:: What to work on ::
In your copy, reproduce each entry exactly and leave out the pictures.

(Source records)
--- START ---
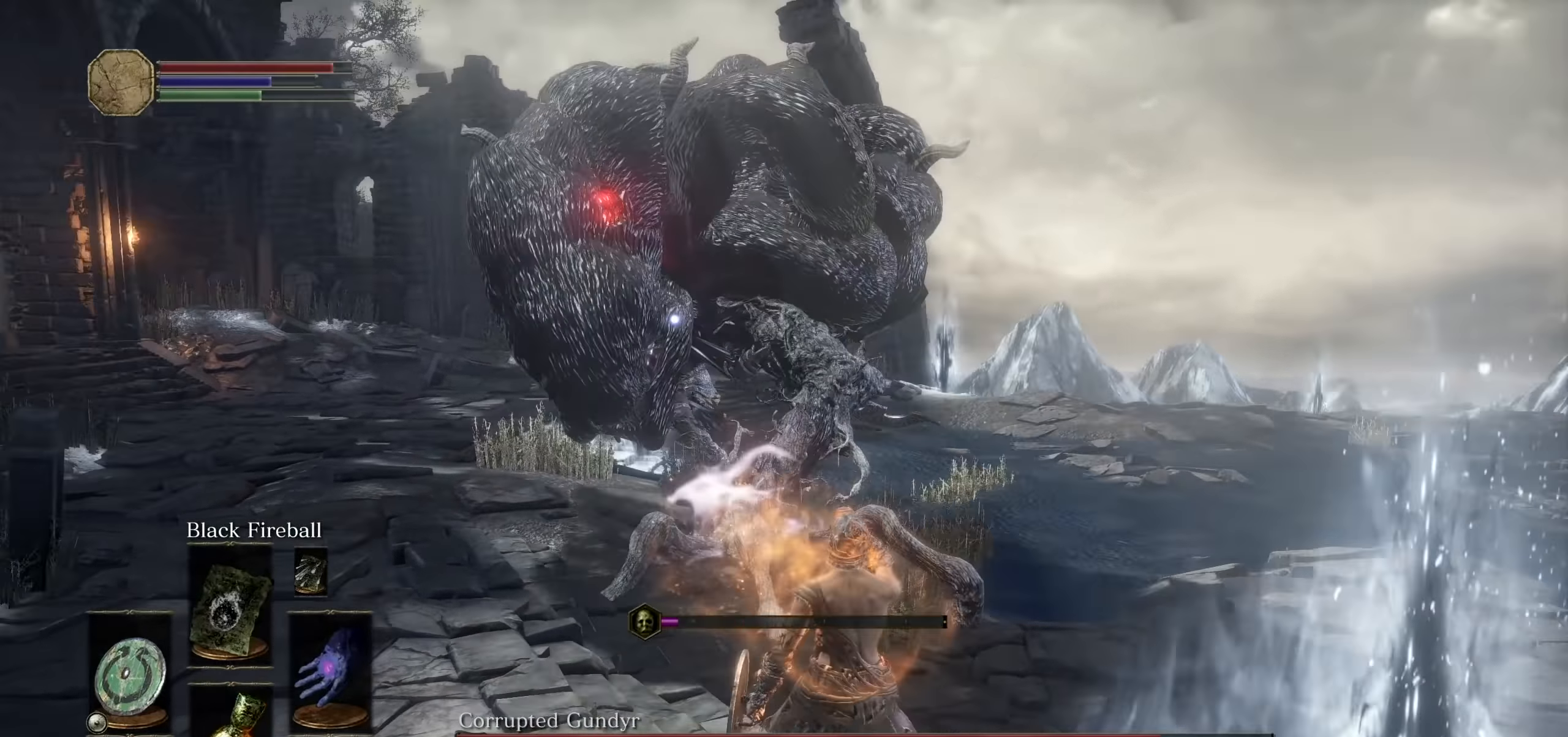
{"buttons": [], "left_stick": "right", "right_stick": "center"}
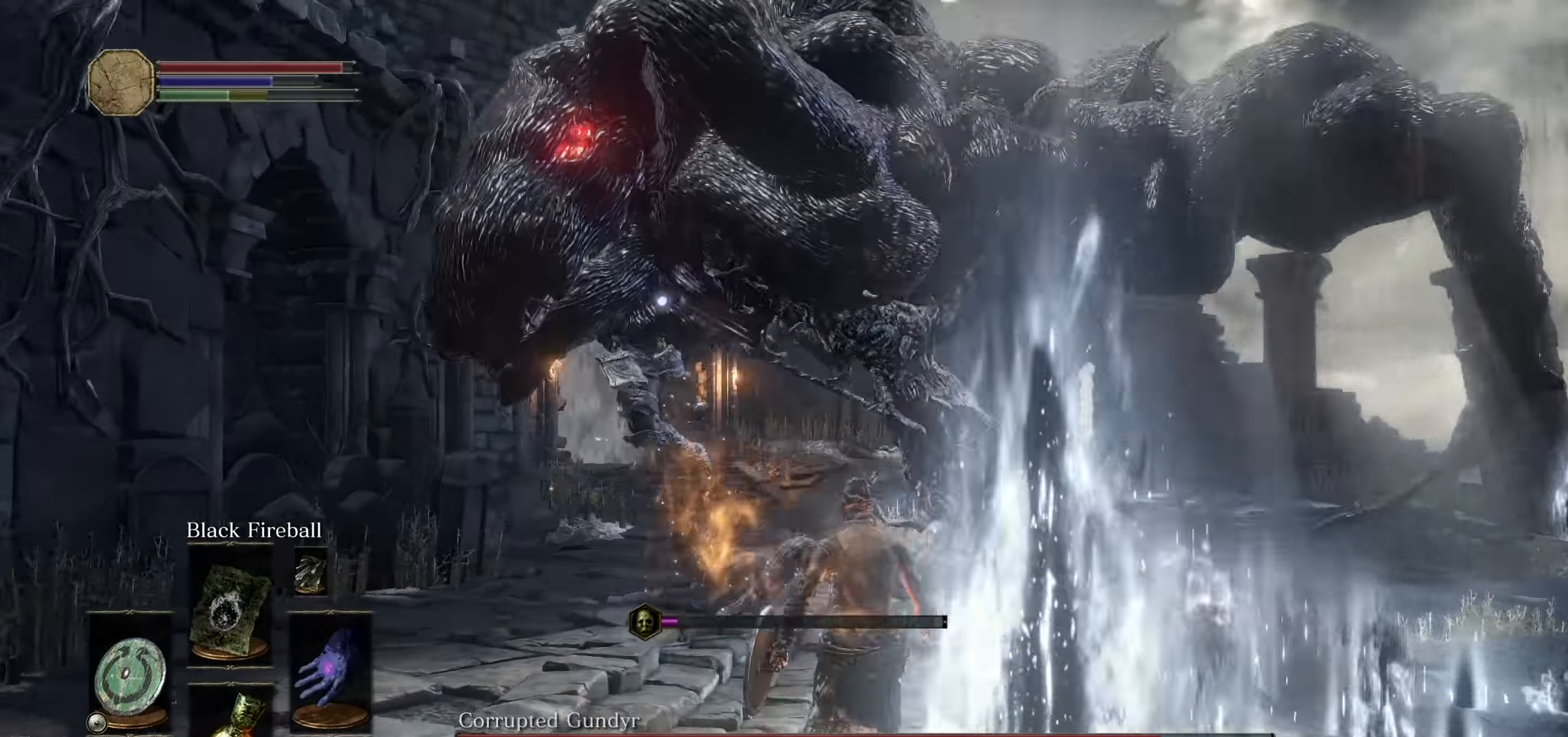
{"buttons": [], "left_stick": "right", "right_stick": "center", "events": []}
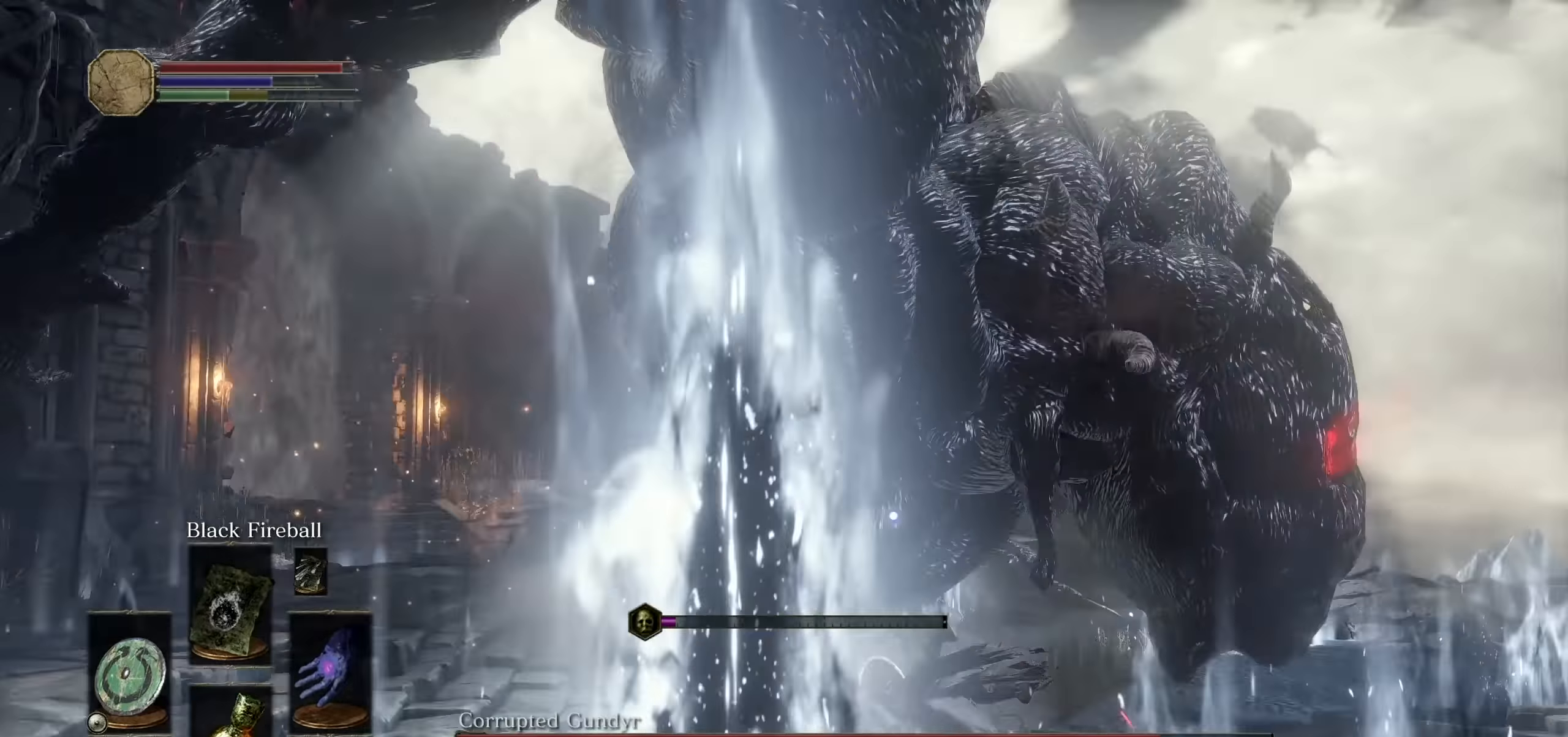
{"buttons": [], "left_stick": "right", "right_stick": "center"}
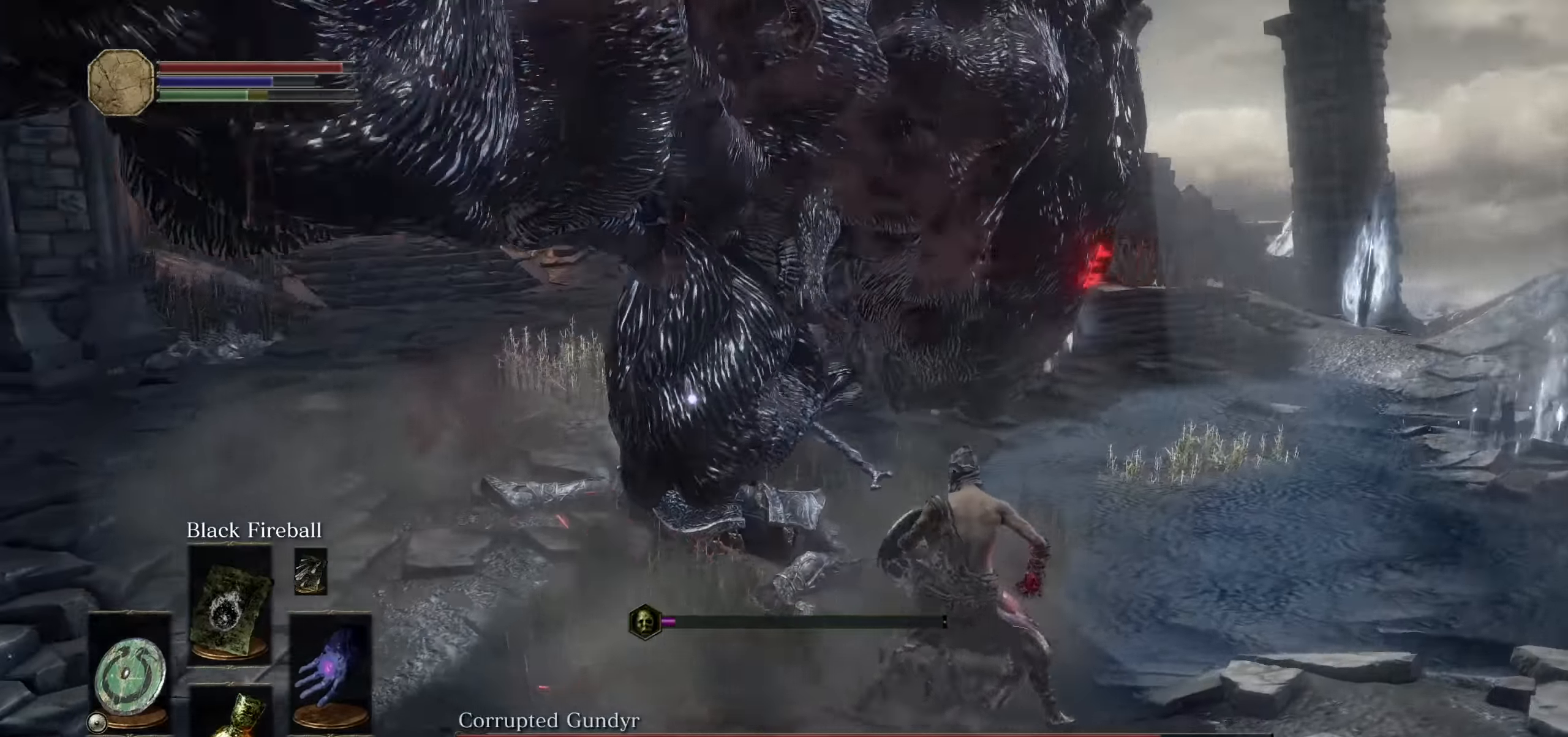
{"buttons": [], "left_stick": "right", "right_stick": "center", "events": [[150, "R1", "down"], [267, "R1", "up"]]}
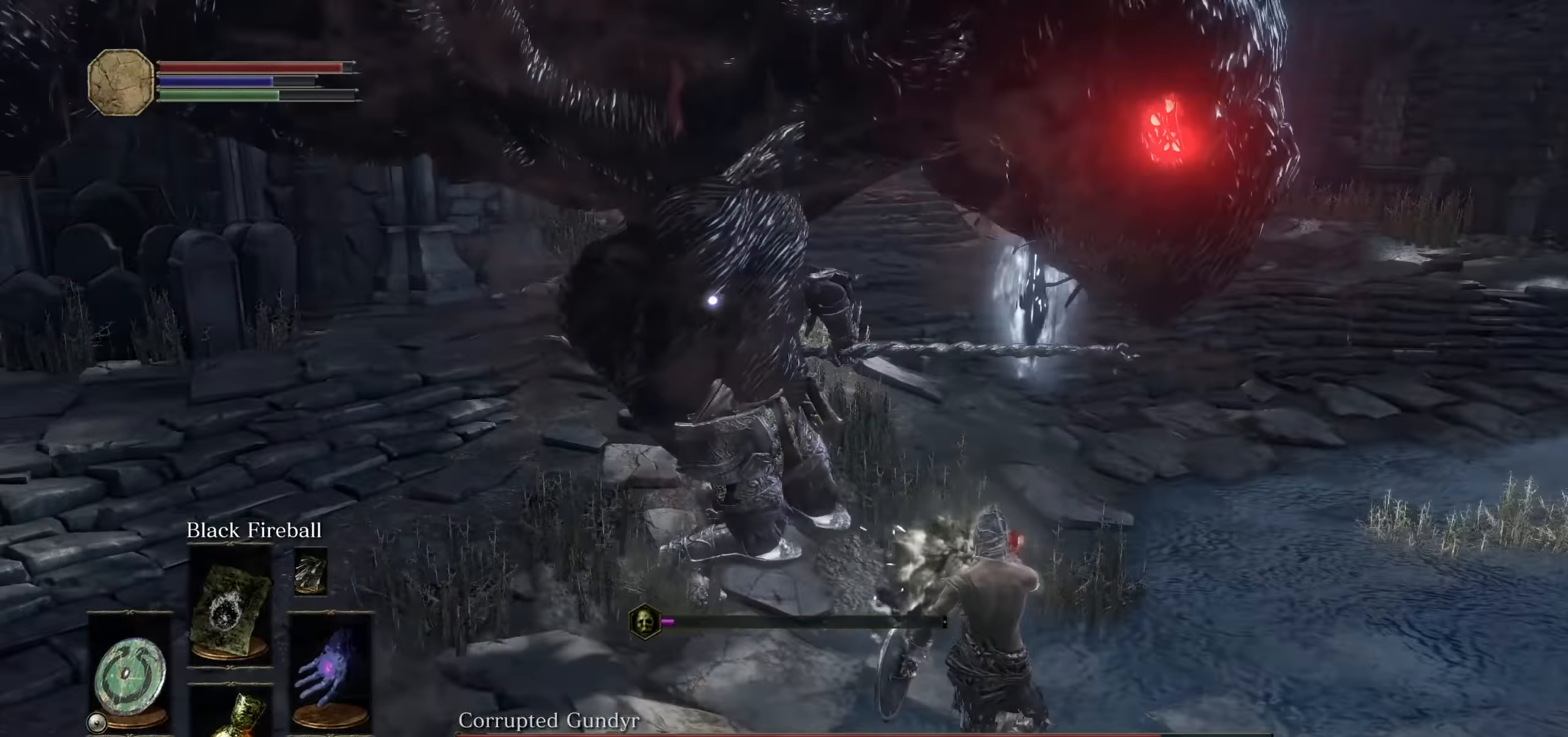
{"buttons": [], "left_stick": "right", "right_stick": "center", "events": []}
--- END ---
:: Solution for this task ::
{"buttons": [], "left_stick": "right", "right_stick": "center"}
{"buttons": [], "left_stick": "right", "right_stick": "center", "events": []}
{"buttons": [], "left_stick": "right", "right_stick": "center"}
{"buttons": [], "left_stick": "right", "right_stick": "center", "events": [[150, "R1", "down"], [267, "R1", "up"]]}
{"buttons": [], "left_stick": "right", "right_stick": "center", "events": []}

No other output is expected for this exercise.